The second approach focuses on molecular docking between cathinone and three protein receptors present in gingival tissues, contributing to protection against infections. These proteins include 1FD4, an antimicrobial defensin [57], 1B7S, a lysozyme with antibacterial properties [58], and 1EGT, a thrombomodulin regulating inflammation [59]. The choice of these proteins is motivated by their enhanced role in the first line of defense against oral infections and the maintenance of a healthy oral environment. The results of this study, presented in 3D and 2D in Figure 7 and

Table 5. Energetic and qualitative characteristics of molecular docking of cathinone with the proteins studied.
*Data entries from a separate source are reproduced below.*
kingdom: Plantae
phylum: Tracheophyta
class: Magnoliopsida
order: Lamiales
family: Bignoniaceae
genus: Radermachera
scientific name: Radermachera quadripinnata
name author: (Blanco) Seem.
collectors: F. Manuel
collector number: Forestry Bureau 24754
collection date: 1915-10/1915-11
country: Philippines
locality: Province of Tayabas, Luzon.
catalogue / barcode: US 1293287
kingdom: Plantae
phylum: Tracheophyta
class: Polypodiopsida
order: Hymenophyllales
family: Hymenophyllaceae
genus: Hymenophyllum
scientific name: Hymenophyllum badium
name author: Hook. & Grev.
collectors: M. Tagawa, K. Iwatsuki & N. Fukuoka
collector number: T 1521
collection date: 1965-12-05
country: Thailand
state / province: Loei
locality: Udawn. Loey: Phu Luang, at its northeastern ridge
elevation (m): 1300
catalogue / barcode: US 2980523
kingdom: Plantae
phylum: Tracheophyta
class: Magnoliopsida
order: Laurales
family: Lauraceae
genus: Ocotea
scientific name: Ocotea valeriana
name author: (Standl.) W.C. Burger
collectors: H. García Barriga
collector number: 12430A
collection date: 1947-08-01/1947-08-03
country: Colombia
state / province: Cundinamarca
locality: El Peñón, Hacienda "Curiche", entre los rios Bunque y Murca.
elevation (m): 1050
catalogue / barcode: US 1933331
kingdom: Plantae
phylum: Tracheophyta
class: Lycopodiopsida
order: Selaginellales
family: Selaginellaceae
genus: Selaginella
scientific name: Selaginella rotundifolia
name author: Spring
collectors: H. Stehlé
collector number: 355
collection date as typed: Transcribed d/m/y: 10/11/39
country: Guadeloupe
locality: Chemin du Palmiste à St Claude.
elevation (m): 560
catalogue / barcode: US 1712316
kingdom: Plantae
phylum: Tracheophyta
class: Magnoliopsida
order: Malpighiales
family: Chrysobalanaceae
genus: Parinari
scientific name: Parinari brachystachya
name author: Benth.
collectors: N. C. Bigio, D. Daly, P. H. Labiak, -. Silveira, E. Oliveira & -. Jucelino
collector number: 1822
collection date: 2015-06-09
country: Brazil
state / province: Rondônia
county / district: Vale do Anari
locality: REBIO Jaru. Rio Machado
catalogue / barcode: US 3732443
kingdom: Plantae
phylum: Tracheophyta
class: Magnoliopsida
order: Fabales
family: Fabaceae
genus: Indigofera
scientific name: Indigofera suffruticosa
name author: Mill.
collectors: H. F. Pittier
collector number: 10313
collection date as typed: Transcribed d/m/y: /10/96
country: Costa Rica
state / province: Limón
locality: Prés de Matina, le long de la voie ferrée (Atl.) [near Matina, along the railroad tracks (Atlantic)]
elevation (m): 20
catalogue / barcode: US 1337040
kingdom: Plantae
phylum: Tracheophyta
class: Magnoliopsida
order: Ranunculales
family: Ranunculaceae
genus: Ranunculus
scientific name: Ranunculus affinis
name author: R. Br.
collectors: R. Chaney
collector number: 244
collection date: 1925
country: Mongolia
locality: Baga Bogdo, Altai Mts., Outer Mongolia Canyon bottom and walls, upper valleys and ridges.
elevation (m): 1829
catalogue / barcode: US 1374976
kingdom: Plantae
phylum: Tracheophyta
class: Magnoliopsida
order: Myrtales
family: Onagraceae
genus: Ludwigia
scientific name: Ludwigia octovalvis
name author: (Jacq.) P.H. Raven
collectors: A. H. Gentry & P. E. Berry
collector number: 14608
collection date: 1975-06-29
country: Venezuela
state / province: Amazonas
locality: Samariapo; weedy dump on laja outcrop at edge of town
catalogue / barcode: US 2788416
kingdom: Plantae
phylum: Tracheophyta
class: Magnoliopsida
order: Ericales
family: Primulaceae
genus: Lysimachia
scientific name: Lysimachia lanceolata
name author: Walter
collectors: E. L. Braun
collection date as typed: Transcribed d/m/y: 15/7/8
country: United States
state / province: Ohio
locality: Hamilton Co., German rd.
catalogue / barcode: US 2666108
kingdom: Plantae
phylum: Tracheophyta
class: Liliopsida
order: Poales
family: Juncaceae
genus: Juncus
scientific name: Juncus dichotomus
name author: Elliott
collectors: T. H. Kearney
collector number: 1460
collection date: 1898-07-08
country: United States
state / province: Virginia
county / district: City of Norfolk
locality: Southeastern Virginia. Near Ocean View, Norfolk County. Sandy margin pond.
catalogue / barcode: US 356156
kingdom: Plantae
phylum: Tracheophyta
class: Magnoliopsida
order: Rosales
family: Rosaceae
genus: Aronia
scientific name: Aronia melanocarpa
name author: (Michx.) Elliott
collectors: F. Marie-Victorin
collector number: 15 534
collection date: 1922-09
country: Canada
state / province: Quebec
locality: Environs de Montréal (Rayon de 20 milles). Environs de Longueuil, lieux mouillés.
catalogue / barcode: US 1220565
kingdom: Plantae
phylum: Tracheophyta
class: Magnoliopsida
Proteins	Binding Affinity (kcal.mol−1)	pKi	Ligand Efficiency (kcal.mol−1)	Ligand–Protein Interactions	Number of Conventional Hydrogen Bonds	Number of Aromatic Bonds	Number of Van Der Waals Bonds
1FD4	−5.7	4.18	0.5182	4 (Leu9—Pro17—Val18—Lys10)	1	1	5
1B7S	−5.6	4.11	0.5091	5 (GLN58—TRP64—Val99—ALA108—TRP109)	1	4	5
1EGT	−9.7	7.11	0.8818	6 (GLY4—GLY4—GLU3—TYR5—PRO2—CYS1)	5	1	2

, include several quantitative and qualitative parameters such as binding affinity (BA), pKi, ligand efficiency (LE), interactions ligand–protein (LP), the number of conventional hydrogen bonds (H-Bond), the number of aromatic bonds (Ar-Bond), and the number of Van Der Waals bonds (VDW-bond). A principal component analysis (PCA), shown in Figure 8, simplifies the visualization of the information and reveals significant correlations between these parameters. Notably, 1FD4 and 1B7S proteins show a correlation with the number of aromatic bonds and the number of Van Der Waals bonds, suggesting their importance in the formation of the ligand–receptor complex [60,61]. In contrast, the 1EGT protein correlates with the number of conventional hydrogen bonds, highlighting that the attractive forces between cathinone and this receptor rely primarily on these interactions, including dispersion forces and dipole–dipole interactions [62,63,64].

4. Conclusions

This present work was devoted to a cross-sectional study of oral pathologies under the influence of khat chewing, where the research was explored from three major perspectives in order to offer a complete vision of periodontal problems. The first section focused on physicochemical analyses of the teeth of khat consumers, revealing the significant erosion of dental enamel due to chewing. This alteration is supported by the deterioration of the crystal structure of the main dental compounds, accompanied by a notable increase in organic matter, creating an environment conducive to the formation of pathogenic bacterial films. Furthermore, the second part explored the effects of khat on gingival plasma cell infections, highlighting alterations in the ultrastructure of enamel and suggesting negative impacts on dental health. The third part adopted a bioinformatics approach targeting cathinone, the predominant molecule of khat, and studied its interactions with crucial proteins in gingival tissues. These results enriched the understanding of the consequences of khat chewing on oral health, highlighting the importance of specific interventions to address the challenges associated with this cultural practice, thus prompting further research in this area.

The emerging perspectives of this research theme open horizons for future developments and initiatives focused on an in-depth understanding of the impacts of khat chewing on oral health. These perspectives suggest the potential for targeted pharmacological interventions, the establishment of awareness and prevention initiatives within communities where the practice of khat is widespread, as well as the promotion of multidisciplinary approaches involving collaborations between researchers, such as odontologists, biochemists and bioinformaticians, and designing holistic solutions to the specific challenges posed by khat chewing on oral health.